Start of EXERCISE INPUTS

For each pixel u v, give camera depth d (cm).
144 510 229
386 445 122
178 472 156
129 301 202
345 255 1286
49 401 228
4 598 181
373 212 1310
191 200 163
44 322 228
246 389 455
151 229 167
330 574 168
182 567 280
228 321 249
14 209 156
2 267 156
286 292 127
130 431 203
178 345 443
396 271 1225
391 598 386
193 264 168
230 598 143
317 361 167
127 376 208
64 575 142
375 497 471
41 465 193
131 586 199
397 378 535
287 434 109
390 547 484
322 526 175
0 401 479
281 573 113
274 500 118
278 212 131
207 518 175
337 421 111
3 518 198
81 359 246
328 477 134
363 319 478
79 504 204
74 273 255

End of EXERCISE INPUTS

Lines from the first one above through the line containing "328 477 134" are to be retyped exactly, both included, and nothing more.

FINISHED EXERCISE =
For each pixel u v, give camera depth d (cm).
144 510 229
386 445 122
178 472 156
129 301 202
345 255 1286
49 401 228
4 598 181
373 212 1310
191 200 163
44 322 228
246 389 455
151 229 167
330 574 168
182 567 280
228 321 249
14 209 156
2 267 156
286 292 127
130 431 203
178 345 443
396 271 1225
391 598 386
193 264 168
230 598 143
317 361 167
127 376 208
64 575 142
375 497 471
41 465 193
131 586 199
397 378 535
287 434 109
390 547 484
322 526 175
0 401 479
281 573 113
274 500 118
278 212 131
207 518 175
337 421 111
3 518 198
81 359 246
328 477 134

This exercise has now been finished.